- _Page-level text extractions_:
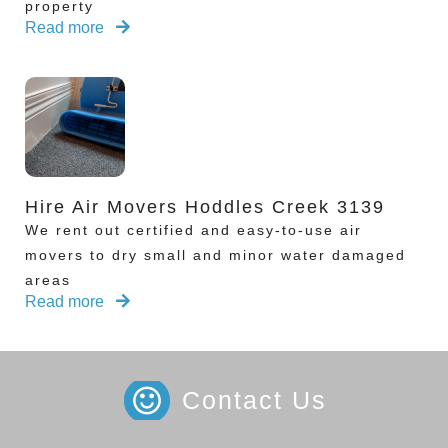
property
Read more
Hire Air Movers Hoddles Creek 3139
We rent out certified and easy-to-use air
movers to dry small and minor water damaged
areas
Read more
Contact Us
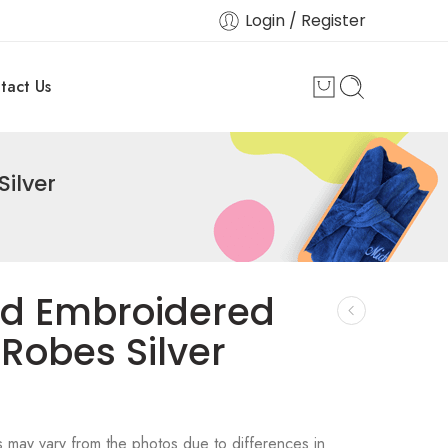
Login / Register
tact Us
ilver
ed Embroidered
Robes Silver
s may vary from the photos due to differences in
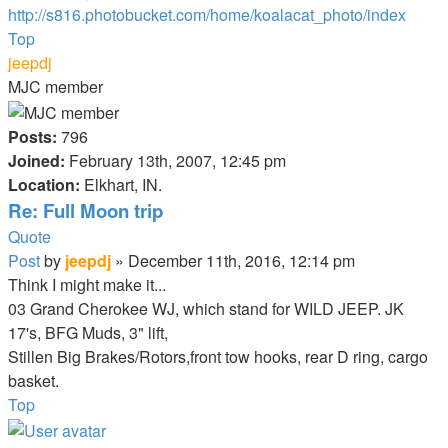
http://s816.photobucket.com/home/koalacat_photo/index
Top
jeepdj
MJC member
Posts:
796
Joined:
February 13th, 2007, 12:45 pm
Location:
Elkhart, IN.
Re: Full Moon trip
Quote
Post
by
jeepdj
»
December 11th, 2016, 12:14 pm
Think I might make it...
03 Grand Cherokee WJ, which stand for WILD JEEP. JK
17's, BFG Muds, 3" lift,
Stillen Big Brakes/Rotors,front tow hooks, rear D ring, cargo
basket.
Top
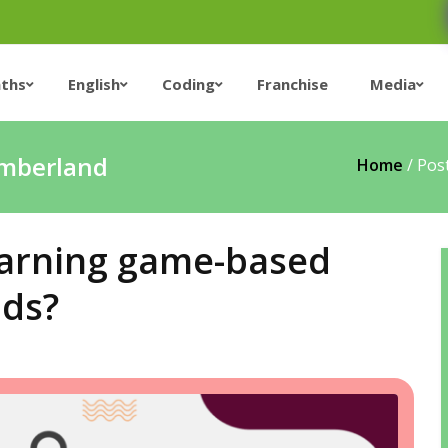
ths
English
Coding
Franchise
Media
umberland
Home
/
Pos
Learning game-based
ids?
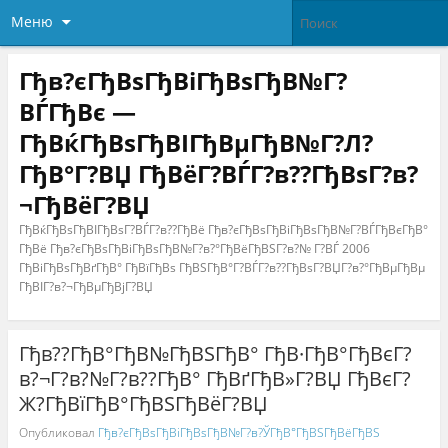
Меню
Гђв?єГђВѕГђВіГђВѕГђВ№Г?
ВЃГђВє —
ГђВќГђВѕГђВІГђВµГђВ№Г?Л?
ГђВ°Г?ВЏ ГђВёГ?ВЃГ?в??ГђВѕГ?в?
¬ГђВёГ?ВЏ
ГђВќГђВѕГђВІГђВѕГ?ВЃГ?в??ГђВё Гђв?єГђВѕГђВіГђВѕГђВ№Г?ВЃГђВєГђВ°
ГђВё Гђв?єГђВѕГђВіГђВѕГђВ№Г?в?°ГђВёГђВЅГ?в?№ Г?ВЃ 2006
ГђВіГђВѕГђВґГђВ° ГђВїГђВѕ ГђВЅГђВ°Г?ВЃГ?в??ГђВѕГ?ВЏГ?в?°ГђВµГђВµ
ГђВІГ?в?¬ГђВµГђВјГ?ВЏ
Гђв??ГђВ°ГђВ№ГђВЅГђВ° ГђВ·ГђВ°ГђВєГ?
в?¬Г?в?№Г?в??ГђВ° ГђВґГђВ»Г?ВЏ ГђВєГ?
Ж?ГђВїГђВ°ГђВЅГђВёГ?ВЏ
Опубликовал
Гђв?єГђВѕГђВіГђВѕГђВ№Г?в?ЎГђВ°ГђВЅГђВёГђВЅ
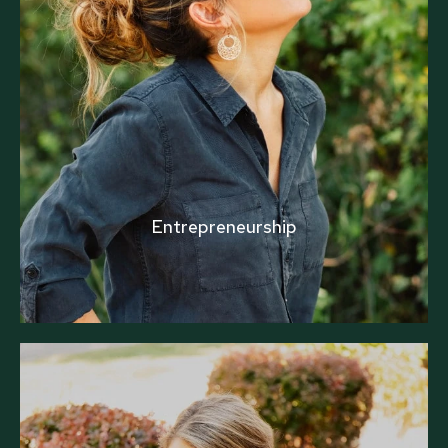
Entrepreneurship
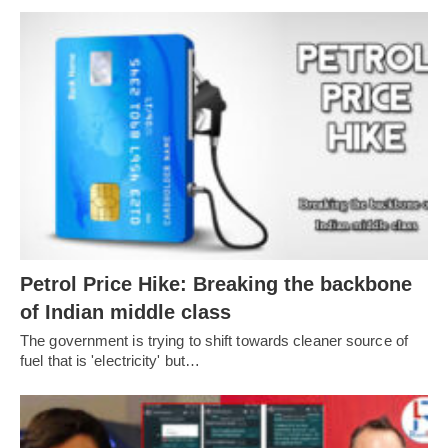
Petrol Price Hike: Breaking the backbone
of Indian middle class
The government is trying to shift towards cleaner source of
fuel that is 'electricity' but…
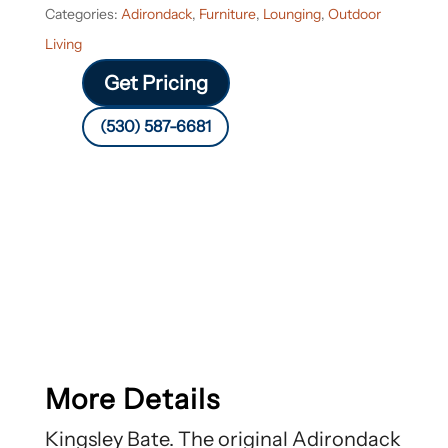
Categories:
Adirondack
,
Furniture
,
Lounging
,
Outdoor
Living
Get Pricing
(530) 587-6681
More Details
Kingsley Bate. The original Adirondack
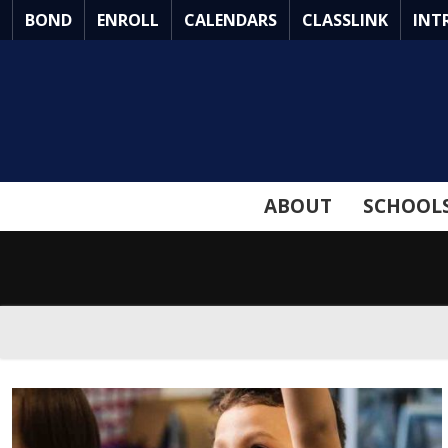
Skip
BOND
ENROLL
CALENDARS
CLASSLINK
INT
to
Main
Content
ABOUT
SCHOOL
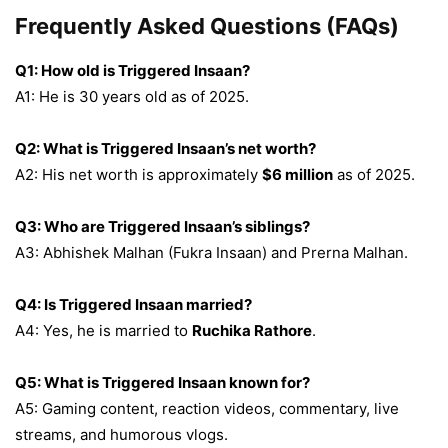
Frequently Asked Questions (FAQs)
Q1: How old is Triggered Insaan?
A1: He is 30 years old as of 2025.
Q2: What is Triggered Insaan’s net worth?
A2: His net worth is approximately
$6 million
as of 2025.
Q3: Who are Triggered Insaan’s siblings?
A3: Abhishek Malhan (Fukra Insaan) and Prerna Malhan.
Q4: Is Triggered Insaan married?
A4: Yes, he is married to
Ruchika Rathore
.
Q5: What is Triggered Insaan known for?
A5: Gaming content, reaction videos, commentary, live
streams, and humorous vlogs.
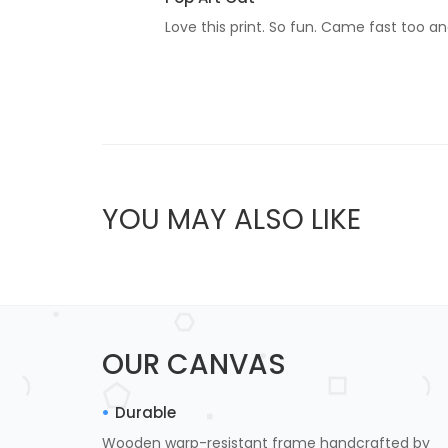
Love this print. So fun. Came fast too an
YOU MAY ALSO LIKE
OUR CANVAS
Durable
Wooden warp-resistant frame handcrafted by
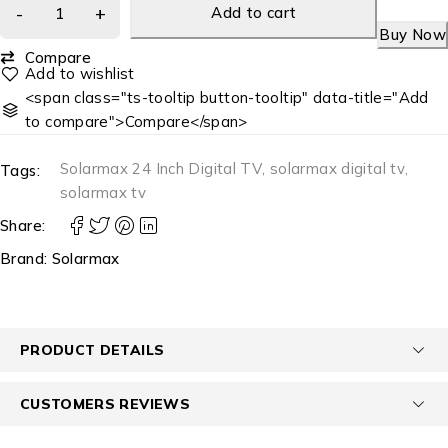
Add to cart
Buy Now
Compare
<span class="ts-tooltip button-tooltip" data-title="Add
to compare">Compare</span>
Solarmax 24 Inch Digital TV
,
solarmax digital tv
,
Tags:
solarmax tv
Share:
Brand:
Solarmax
PRODUCT DETAILS
CUSTOMERS REVIEWS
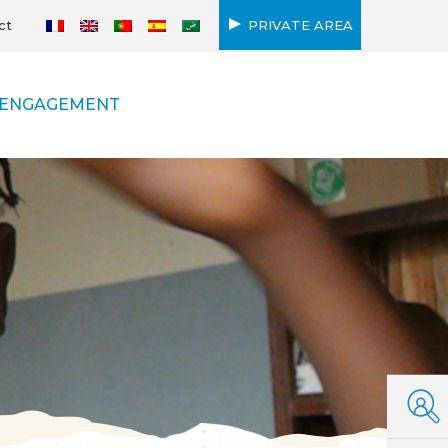
ct
PRIVATE AREA
ENGAGEMENT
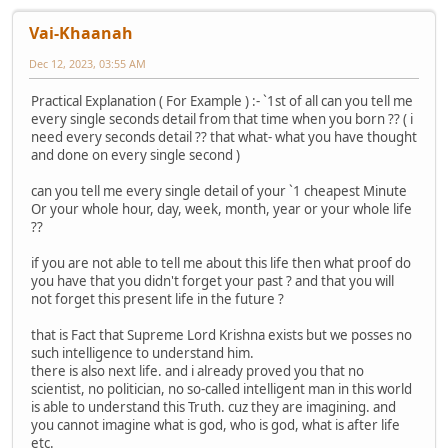
Vai-Khaanah
Dec 12, 2023, 03:55 AM
Practical Explanation ( For Example ) :- `1st of all can you tell me
every single seconds detail from that time when you born ?? ( i
need every seconds detail ?? that what- what you have thought
and done on every single second )
can you tell me every single detail of your `1 cheapest Minute
Or your whole hour, day, week, month, year or your whole life
??
if you are not able to tell me about this life then what proof do
you have that you didn't forget your past ? and that you will
not forget this present life in the future ?
that is Fact that Supreme Lord Krishna exists but we posses no
such intelligence to understand him.
there is also next life. and i already proved you that no
scientist, no politician, no so-called intelligent man in this world
is able to understand this Truth. cuz they are imagining. and
you cannot imagine what is god, who is god, what is after life
etc.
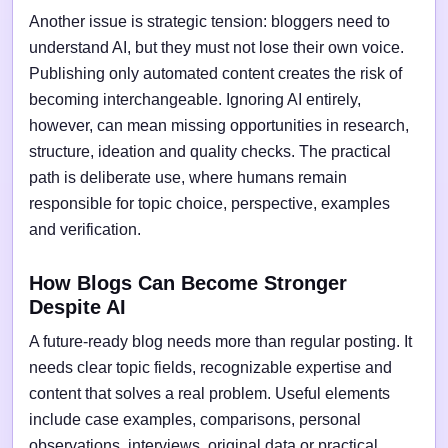
Another issue is strategic tension: bloggers need to
understand AI, but they must not lose their own voice.
Publishing only automated content creates the risk of
becoming interchangeable. Ignoring AI entirely,
however, can mean missing opportunities in research,
structure, ideation and quality checks. The practical
path is deliberate use, where humans remain
responsible for topic choice, perspective, examples
and verification.
How Blogs Can Become Stronger
Despite AI
A future-ready blog needs more than regular posting. It
needs clear topic fields, recognizable expertise and
content that solves a real problem. Useful elements
include case examples, comparisons, personal
observations, interviews, original data or practical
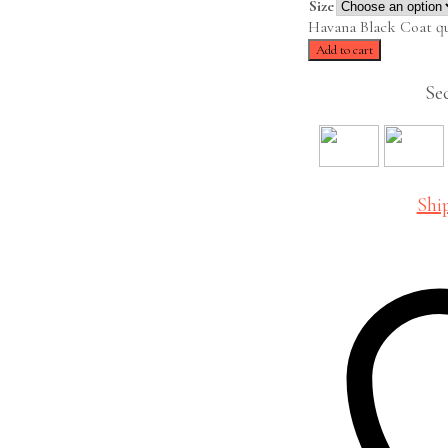
Size
Havana Black Coat qu
Add to cart
Se
Shi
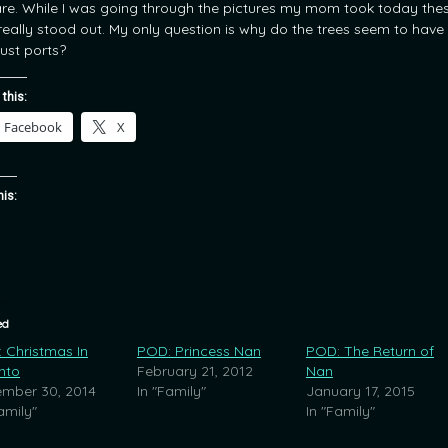
re. While I was going through the pictures my mom took today the
really stood out. My only question is why do the trees seem to have
ust ports?
 this:
Facebook
X
his:
ed
 Christmas In
POD: Princess Nan
POD: The Return of
nto
February 21, 2012
Nan
mber 30, 2014
In "Family"
January 17, 2015
amily"
In "Family"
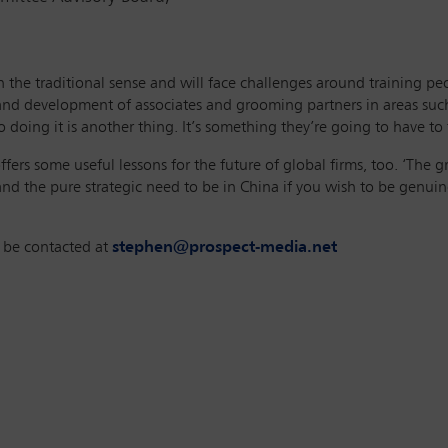
in the traditional sense and will face challenges around training 
g and development of associates and grooming partners in areas such 
doing it is another thing. It’s something they’re going to have to 
ffers some useful lessons for the future of global firms, too. ‘The 
nd the pure strategic need to be in China if you wish to be genuine
n be contacted at
stephen@prospect-media.net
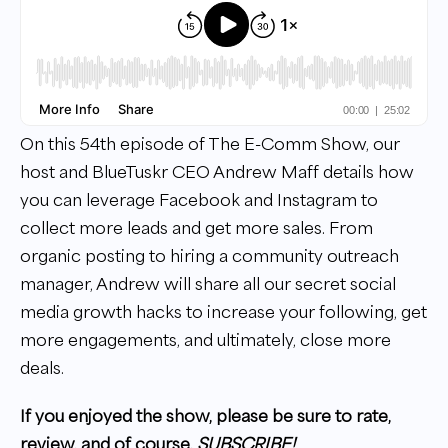
On this 54th episode of The E-Comm Show, our
host and BlueTuskr CEO Andrew Maff details how
you can leverage Facebook and Instagram to
collect more leads and get more sales. From
organic posting to hiring a community outreach
manager, Andrew will share all our secret social
media growth hacks to increase your following, get
more engagements, and ultimately, close more
deals.
If you enjoyed the show, please be sure to rate,
review, and of course,
SUBSCRIBE!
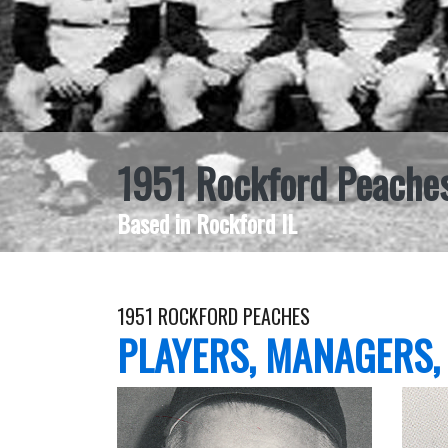
1951 Rockford Peache
Based in Rockford IL
1951 ROCKFORD PEACHES
PLAYERS, MANAGERS,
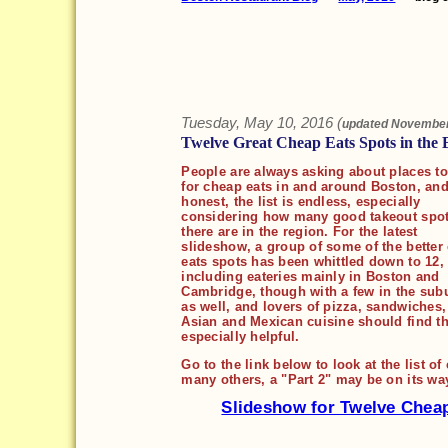
Tuesday, May 10, 2016 (
updated
November
Twelve Great Cheap Eats Spots in the 
People are always asking about places to
for cheap eats in and around Boston, and
honest, the list is endless, especially
considering how many good takeout spo
there are in the region. For the latest
slideshow, a group of some of the better
eats spots has been whittled down to 12,
including eateries mainly in Boston and
Cambridge, though with a few in the sub
as well, and lovers of pizza, sandwiches
Asian and Mexican cuisine should find thi
especially helpful.
Go to the link below to look at the list o
many others, a "Part 2" may be on its wa
Slideshow for Twelve Chea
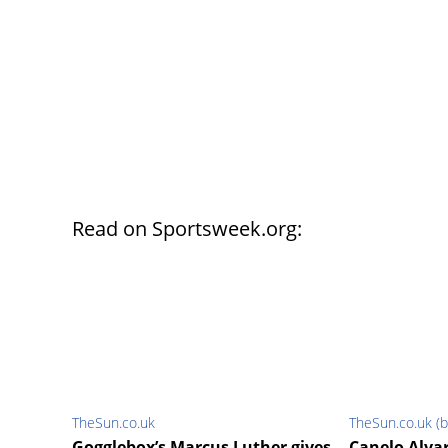
Read on Sportsweek.org:
TheSun.co.uk
TheSun.co.uk (b
Gogglebox’s Marcus Luther gives
Canelo Alva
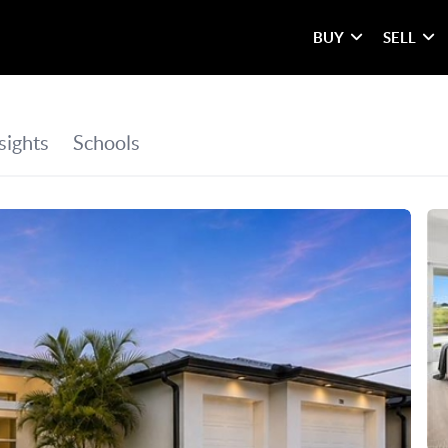
BUY
SELL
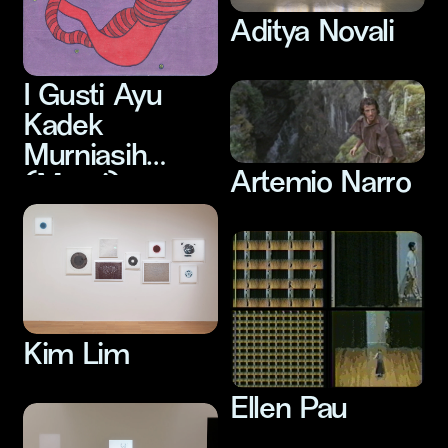
Aditya Novali
I Gusti Ayu
Kadek
Murniasih
Artemio Narro
(Murni)
Kim Lim
Ellen Pau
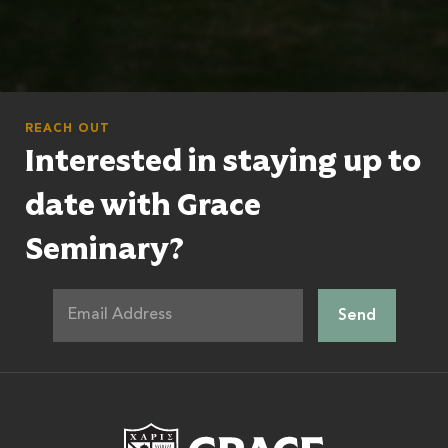
REACH OUT
Interested in staying up to
date with Grace
Seminary?
Grace Theologic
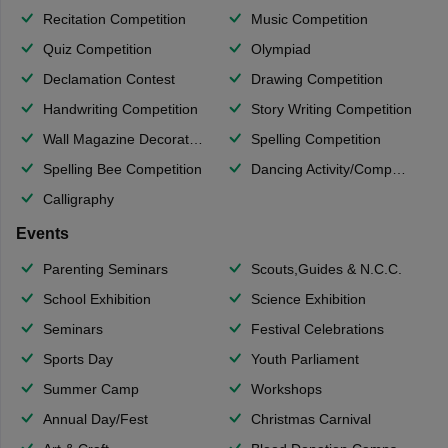
Recitation Competition
Music Competition
Quiz Competition
Olympiad
Declamation Contest
Drawing Competition
Handwriting Competition
Story Writing Competition
Wall Magazine Decoration
Spelling Competition
Spelling Bee Competition
Dancing Activity/Competition
Calligraphy
Events
Parenting Seminars
Scouts,Guides & N.C.C.
School Exhibition
Science Exhibition
Seminars
Festival Celebrations
Sports Day
Youth Parliament
Summer Camp
Workshops
Annual Day/Fest
Christmas Carnival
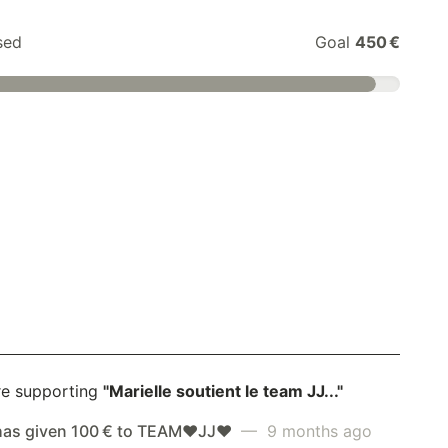
sed
Goal
450 €
re supporting
"Marielle soutient le team JJ..."
has given 100 € to TEAM❤️JJ❤️
— 9 months ago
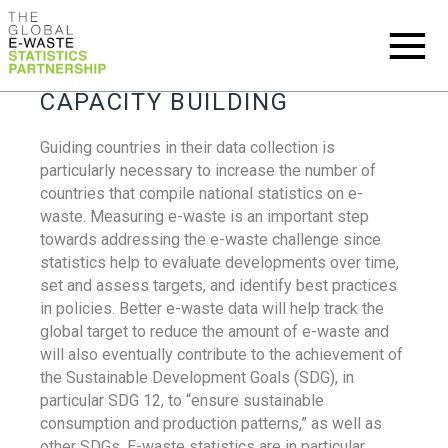
CAPACITY BUILDING
Guiding countries in their data collection is
particularly necessary to increase the number of
countries that compile national statistics on e-
waste. Measuring e-waste is an important step
towards addressing the e-waste challenge since
statistics help to evaluate developments over time,
set and assess targets, and identify best practices
in policies. Better e-waste data will help track the
global target to reduce the amount of e-waste and
will also eventually contribute to the achievement of
the Sustainable Development Goals (SDG), in
particular SDG 12, to “ensure sustainable
consumption and production patterns,” as well as
other SDGs. E-waste statistics are in particular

- _Instructions for the task_: Apply a filter for "around" to the data above, then copy each line that matches.

- _Answer box_:
in the traditional sense and will face challenges around training 
for cheap eats in and around Boston, and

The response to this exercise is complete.